Five years ago, on April 1, 1996, the national ATM networks, Plus and Cirrus, first allowed their member banks to impose a second double fee, called a surcharge, on non-customers using their ATMs. Before 1996, ATM owners in shared ATM networks had always been compensated by receiving part of the so-called “foreign fee” that most banks already charged their own accountholders who used another owner’s ATM. The part sent by the consumer’s own bank to the ATM owner is called an “interchange fee.” Even when a bank doesn’t impose a foreign fee on its own accountholders using others’ machines, the ATM owner has always received an interchange fee, which is a bank-to-bank payment.1
Surcharges aren’t shared with anyone. Surcharges contribute dramatically to the profits of ATM owners, lessen the benefit to consumers of shared ATM networks and encourage the growth of bigger banks. Both the Federal Reserve Board’s Annual Reports to Congress and PIRG studies show that bigger banks charge bigger fees to all their customers, even those who don’t use ATMs. Not only is ATM surcharging unfair to consumers, since it is charging them twice for one transaction, it is also anti-competitive, since it encourages consumers to switch their accounts to bigger, higher-fee banks, ultimately limiting consumer choice. All consumers will end up paying higher bank fees unless surcharging is banned.

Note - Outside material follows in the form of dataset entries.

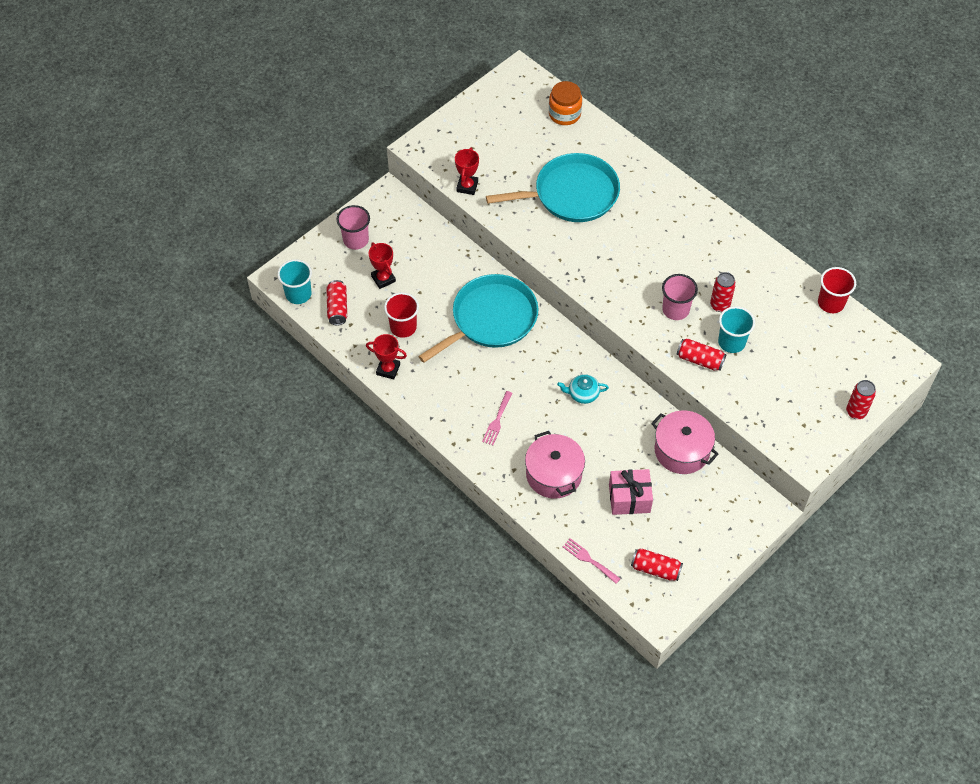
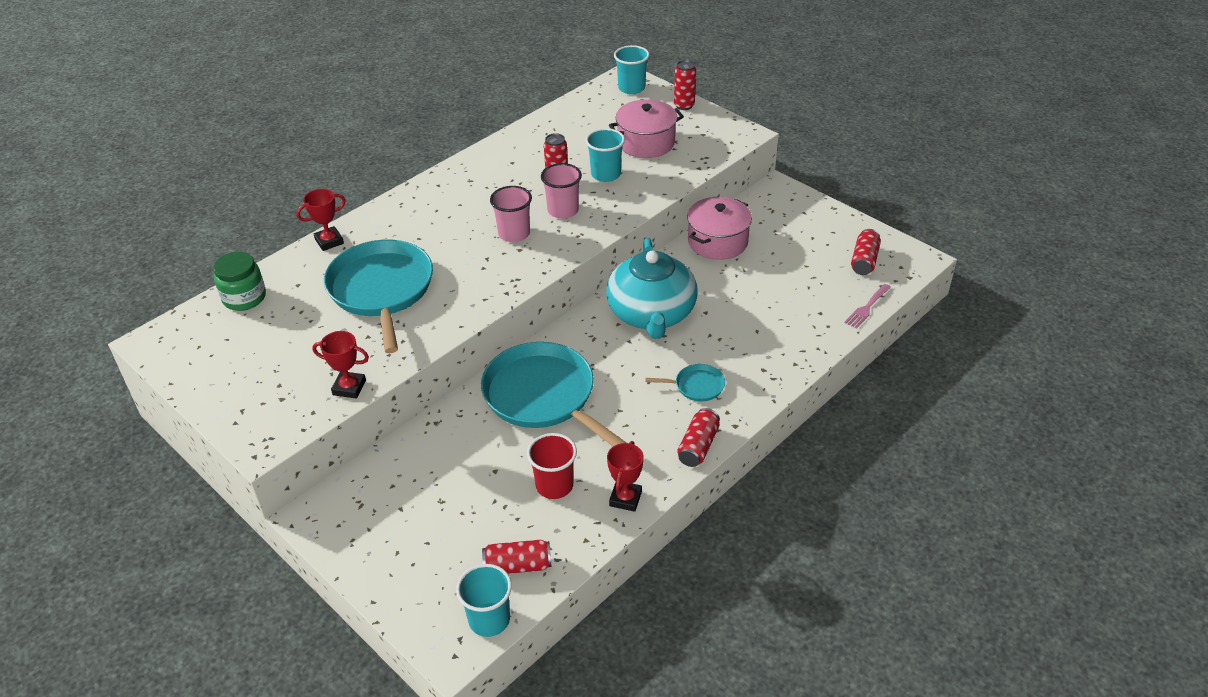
camera: 90 degrees left, 15 degrees down
(356, 240) = (392, 551): pink cup -> pink cup (514, 234)
(383, 279) = (468, 513): red trophy -> red trophy (329, 241)
(497, 420) = (696, 386): pink fork -> turquoise pan
(554, 474) = (764, 336): pink pot -> pink pot (646, 143)
(564, 114) = (244, 298): orange jar -> green jar
(583, 394) = (651, 314): turquoise teapot -> turquoise teapot, size x2.42
(629, 498) = (783, 278): pink gift -> none
(700, 360) = (629, 195): red can -> red can (698, 446)
(831, 303) = (555, 114): red cup -> none
(886, 367) = (631, 88): none -> turquoise cup

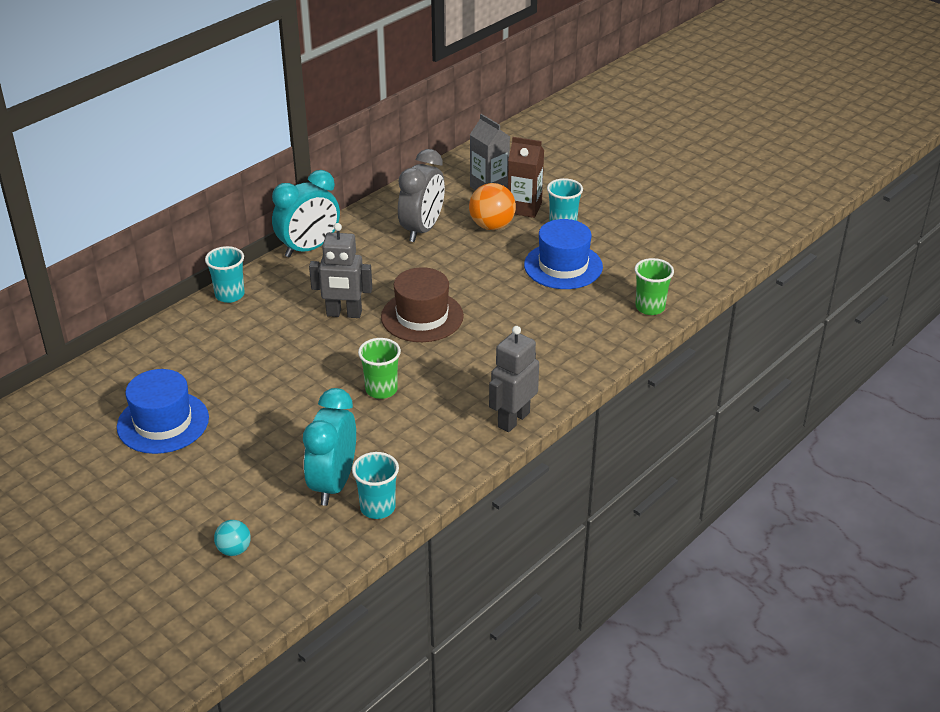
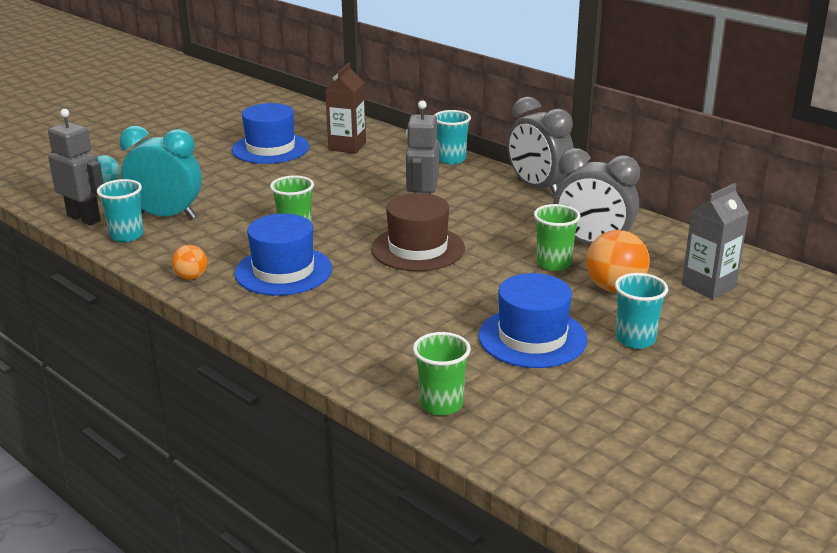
camera: 90 degrees right, 10 degrees down
(309, 248) = (538, 188): turquoise clock -> grey clock
(452, 250) = (553, 263): none -> green cup
(459, 392) = (283, 271): none -> blue hat
(469, 448) = (191, 277): none -> orange ball
(513, 419) = (229, 301): grey robot -> grey robot (84, 218)
(524, 208) = (667, 311): brown carton -> brown carton (347, 146)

This PIRG national survey, done in March 2001, compares surcharging and other ATM fee practices at 333 banks and 43 credit unions to the results of six previous PIRG ATM surveys and reports since national surcharging began.2 Among the highlights of its findings:
- The cost of using an foreign ATM has nearly tripled since surcharging began in 1996. Before surcharging, consumers paid only an foreign fee, averaging $1.01 nationally, to use an foreign ATM. In 2001, consumers pay two fees, the surcharge and foreign fee. The national average combined surcharge ($1.47) and foreign fee ($1.39) in 2001 is $2.86.
- The average surcharge at all banks was $1.47 in 2001, up from $1.37 in 1999.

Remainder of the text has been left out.